I would also like to stress the commitment to workers’ skills and training in our recently published Action Plan on Competitiveness and Productivity. This Plan highlights collective bargaining as part of its planned actions to strengthen the engagement skills of social partners, with the aim of driving productivity and transformation. Specifically, the Action Plan recommends the following:
- Action 59: Complete the development of an Action Plan on Collective Bargaining in order to enhance collective bargaining in ways that contribute positively to economic performance and social well-being, while supporting competitiveness and driving productivity. (in 2025)
- Action 24: Invest in the engagement skills of social partners to drive productivity and transformation, including a series of capacity building actions to support dispute avoidance and resolution being included in the Action Plan on Collective Bargaining later this year. (2025-2030).
A central pillar of the Plan are the actions under the theme of embracing research, innovation and skills. Investing in our workers and building skills and facilitating training and lifelong learning are fundamental to our plans in these areas.
More broadly on the issue of workers’ rights, I would reiterate our commitment to a safe working environment, fair treatment and fair wages for workers, contributing to quality jobs and improved work life balance.
There are a number of initiatives here I would point to: - The Employment (Contractual Retirement Ages) Bill 2025 (published on 1 April 2025). The Bill, once enacted, will deliver a new employment right allowing, but in no way compelling, an employee to stay in employment until the State Pension Age of 66.
- The Employment (Collective Redundancies and Miscellaneous Provisions) and Companies (Amendment) Act 2024 (was commenced on 1 July 2024) provided for the establishment of the Employment Law Review Group. The group will conduct an ongoing assessment of employment law to ensure Ireland’s legal framework is fit for purpose.

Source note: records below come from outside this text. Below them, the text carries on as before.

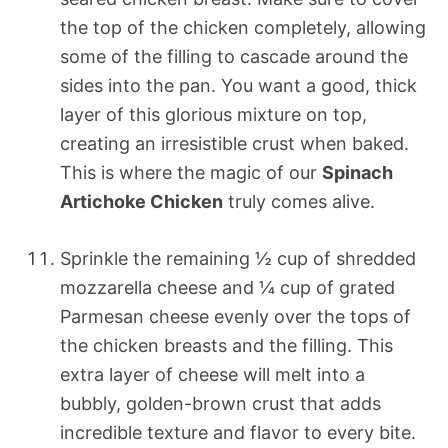
the top of the chicken completely, allowing
some of the filling to cascade around the
sides into the pan. You want a good, thick
layer of this glorious mixture on top,
creating an irresistible crust when baked.
This is where the magic of our
Spinach
Artichoke Chicken
truly comes alive.
Sprinkle the remaining ½ cup of shredded
mozzarella cheese and ¼ cup of grated
Parmesan cheese evenly over the tops of
the chicken breasts and the filling. This
extra layer of cheese will melt into a
bubbly, golden-brown crust that adds
incredible texture and flavor to every bite.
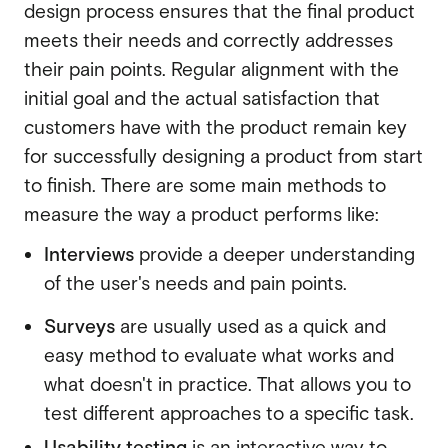
design process ensures that the final product
meets their needs and correctly addresses
their pain points. Regular alignment with the
initial goal and the actual satisfaction that
customers have with the product remain key
for successfully designing a product from start
to finish. There are some main methods to
measure the way a product performs like:
Interviews
provide a deeper understanding
of the user's needs and pain points.
Surveys
are usually used as a quick and
easy method to evaluate what works and
what doesn't in practice. That allows you to
test different approaches to a specific task.
Usability testing
is an interactive way to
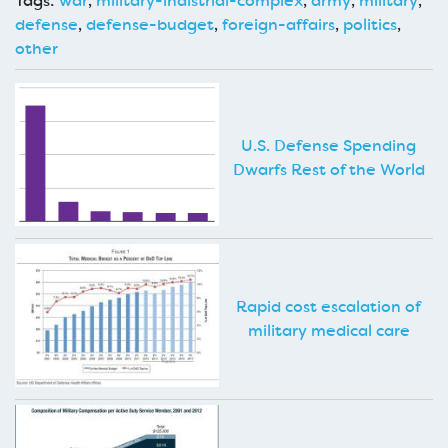
Tags:
war
,
military-indistrial-complex
,
army
,
military
,
defense
,
defense-budget
,
foreign-affairs
,
politics
,
other
U.S. Defense Spending
Dwarfs Rest of the World
Rapid cost escalation of
military medical care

- In April 2023, the Government enacted the Work Life Balance and Miscellaneous Provisions Act, providing all employees with the right to request a remote working arrangement and providing parents and carers with the right to request a flexible working arrangement. A Code of Practice is also available.

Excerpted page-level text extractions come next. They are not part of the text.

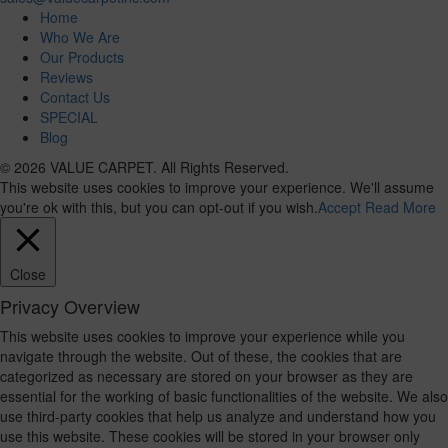
Home
Who We Are
Our Products
Reviews
Contact Us
SPECIAL
Blog
© 2026 VALUE CARPET. All Rights Reserved.
This website uses cookies to improve your experience. We'll assume
you're ok with this, but you can opt-out if you wish.
Accept
Read More
Close
Privacy Overview
This website uses cookies to improve your experience while you
navigate through the website. Out of these, the cookies that are
categorized as necessary are stored on your browser as they are
essential for the working of basic functionalities of the website. We also
use third-party cookies that help us analyze and understand how you
use this website. These cookies will be stored in your browser only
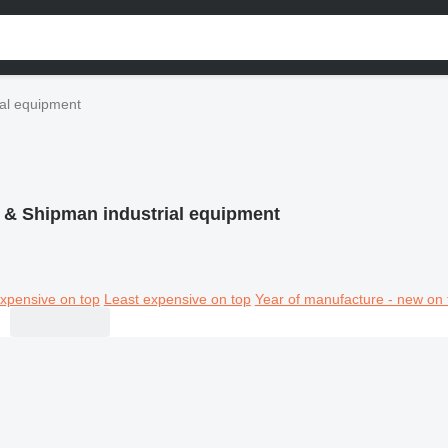
al equipment
 & Shipman industrial equipment
xpensive on top
Least expensive on top
Year of manufacture - new on 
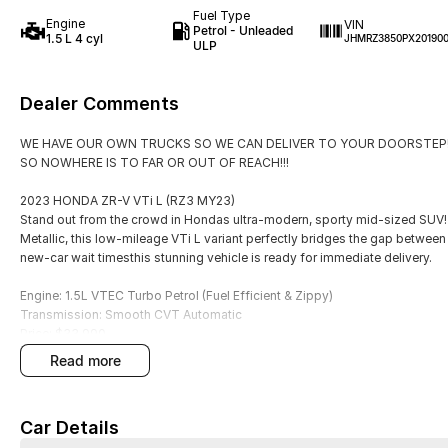
Fuel Type
Engine
VIN
Petrol - Unleaded
1.5 L 4 cyl
JHMRZ3850PX20190
ULP
Dealer Comments
WE HAVE OUR OWN TRUCKS SO WE CAN DELIVER TO YOUR DOORSTEP!
SO NOWHERE IS TO FAR OR OUT OF REACH!!!
2023 HONDA ZR-V VTi L (RZ3 MY23)
Stand out from the crowd in Hondas ultra-modern, sporty mid-sized SUV! 
Metallic, this low-mileage VTi L variant perfectly bridges the gap between 
new-car wait timesthis stunning vehicle is ready for immediate delivery.
Engine: 1.5L VTEC Turbo Petrol (Fuel Efficient & Zippy)
Transmission: Smooth CVT Automatic
Price: $33,990
Odometer: 16,000 KMS (Super Low Mileage!)
read more
Colour: Premium Crystal Blue Metallic VTi- L
PREMIUM HIGHLIGHTS:
Car Details
Sleek Styling: Bold metallic blue paint paired with striking sports alloy whe
Next-Gen Cabin: Large high-definition infotainment screen featuring wire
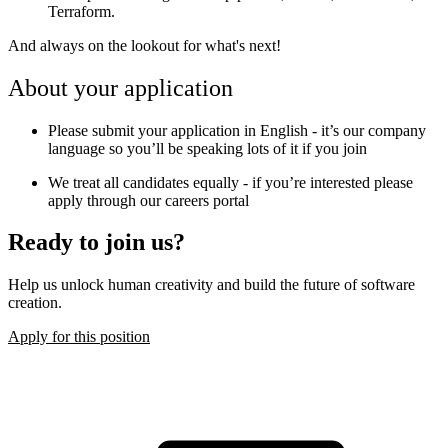
Terraform.
And always on the lookout for what's next!
About your application
Please submit your application in English - it’s our company
language so you’ll be speaking lots of it if you join
We treat all candidates equally - if you’re interested please
apply through our careers portal
Ready to join us?
Help us unlock human creativity and build the future of software
creation.
Apply for this position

- The European Union (Transparent and Predictable Working Conditions) Regulations came into effect in December 2022. These regulations ensure that employees are given more detailed information about their jobs.

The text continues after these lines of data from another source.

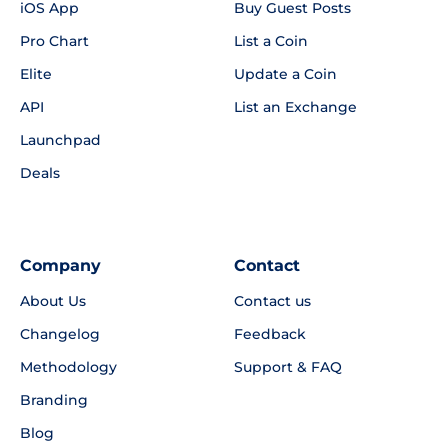
iOS App
Buy Guest Posts
Pro Chart
List a Coin
Elite
Update a Coin
API
List an Exchange
Launchpad
Deals
Company
Contact
About Us
Contact us
Changelog
Feedback
Methodology
Support & FAQ
Branding
Blog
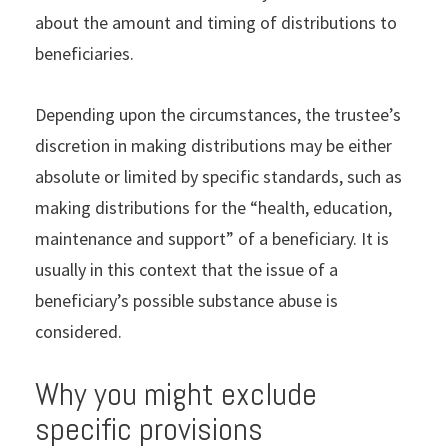
about the amount and timing of distributions to
beneficiaries.
Depending upon the circumstances, the trustee’s
discretion in making distributions may be either
absolute or limited by specific standards, such as
making distributions for the “health, education,
maintenance and support” of a beneficiary. It is
usually in this context that the issue of a
beneficiary’s possible substance abuse is
considered.
Why you might exclude
specific provisions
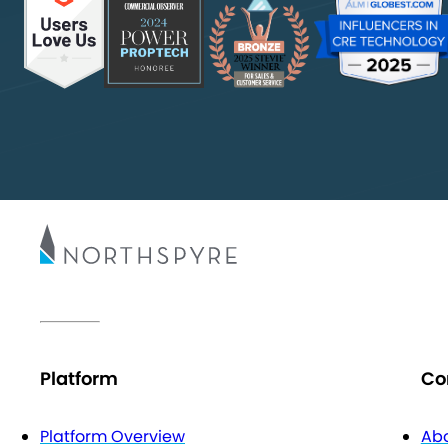
Platform
Co
Platform Overview
Abo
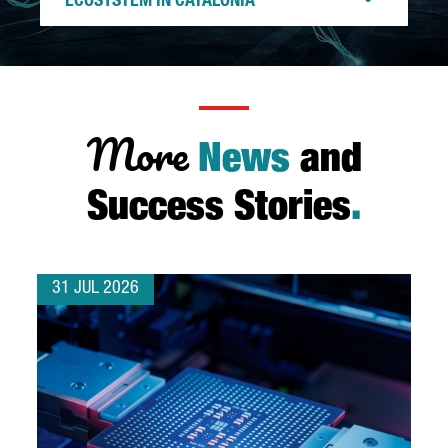
ECOSYSTEM IN CATALONIA
More
News
and
Success Stories
.
31 JUL 2026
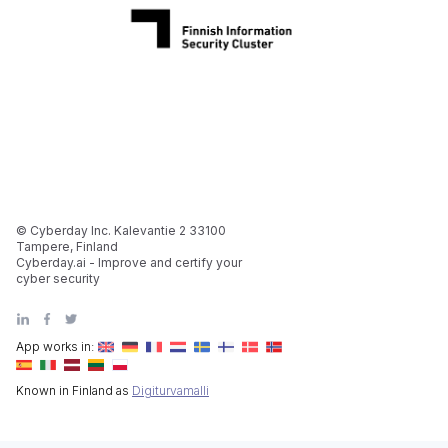
© Cyberday Inc. Kalevantie 2 33100
Tampere, Finland
Cyberday.ai - Improve and certify your
cyber security
App works in:
Known in Finland as
Digiturvamalli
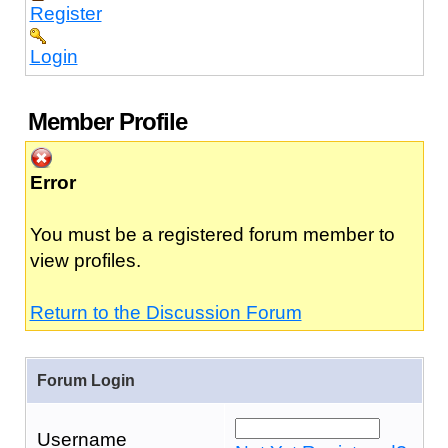
Register
Login
Member Profile
Error
You must be a registered forum member to
view profiles.
Return to the Discussion Forum
Forum Login
Username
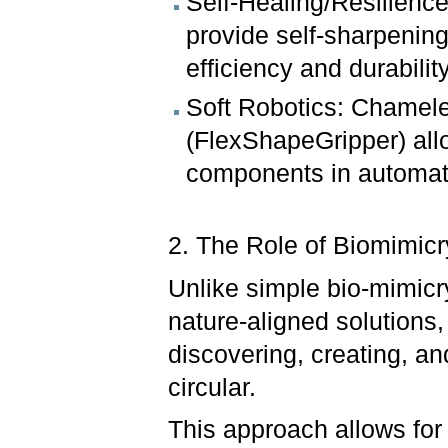
Self-Healing/Resilience
provide self-sharpening
efficiency and durabilit
Soft Robotics: Chamele
(FlexShapeGripper) allow
components in automat
2. The Role of Biomimicry
Unlike simple bio-mimicr
nature-aligned solutions,
discovering, creating, an
circular.
This approach allows for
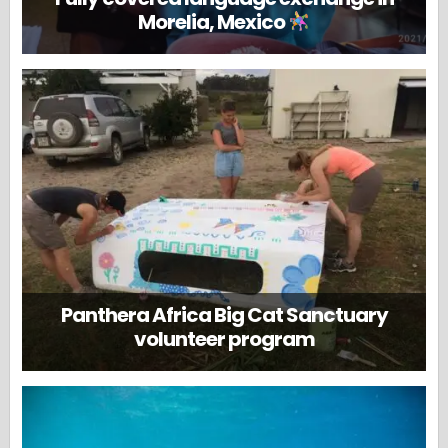
Morelia, Mexico
Panthera Africa Big Cat Sanctuary
volunteer program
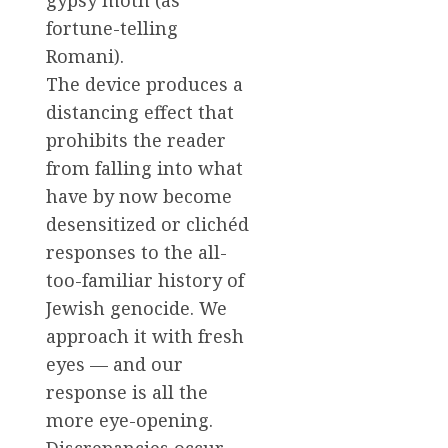
fortune-telling
Romani).
The device produces a
distancing effect that
prohibits the reader
from falling into what
have by now become
desensitized or clichéd
responses to the all-
too-familiar history of
Jewish genocide. We
approach it with fresh
eyes — and our
response is all the
more eye-opening.
Discrepancies occur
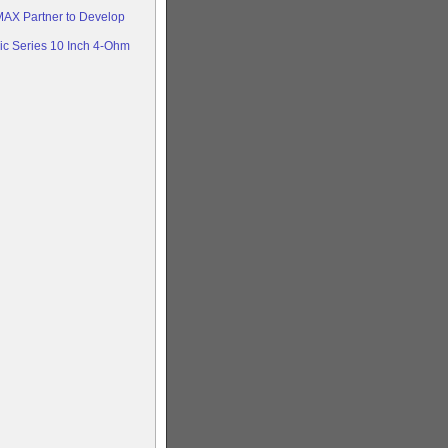
AX Partner to Develop
c Series 10 Inch 4-Ohm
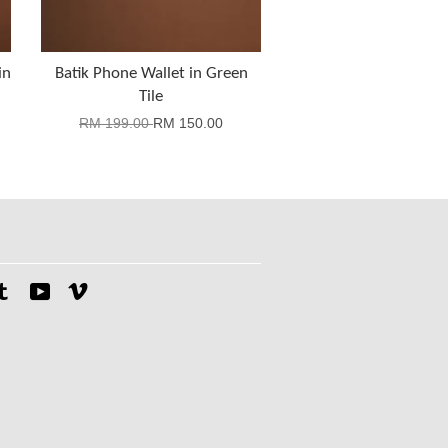
in
Batik Phone Wallet in Green
Tile
RM 199.00
RM 150.00
tagram
Tumblr
YouTube
Vimeo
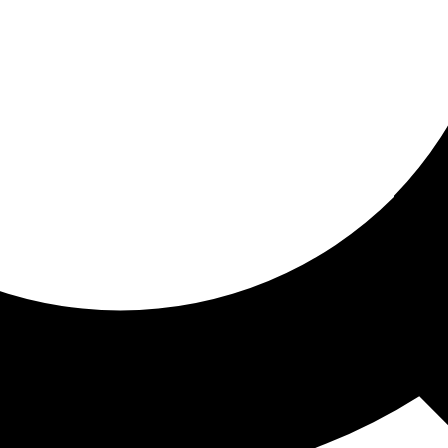
ored for you
ed recommendations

- December 2022 saw the introduction of the Payment of Wages (Tips and Gratuities) Act 2022 which obliges employers to distribute tips fairly and to prominently display their tip distribution policy. The Act provides a more secure financial foundation for workers in the hospitality and service industry.
- The introduction of statutory sick leave (January 2023) was also a key policy development. For the first time in Ireland, employees have a statutory right to employer-paid sick leave. From 1 January 2024, the number of statutory sick leave days increased from 3 to 5. The public health benefits of paid sick leave are well established and are a key part of the policy underpinning this Act. This policy is a public health measure that protects fellow employees and members of the public generally, including by reducing the risk of workplace accidents and the likelihood of infectious disease transmission in the workplace.
This research included a comprehensive, firm-level survey and interviews to capture the views of businesses and employee representative groups. A stakeholder workshop was also held with employer representative groups, who communicated their members’ experiences and perceptions of statutory sick leave.
Following due consideration, it was decided that it was appropriate to maintain the sick leave entitlement at five days. This provides income protection for those five days in a calendar year should employees be unfit to work, paid at 70% of gross earnings, up to a daily cap of €110.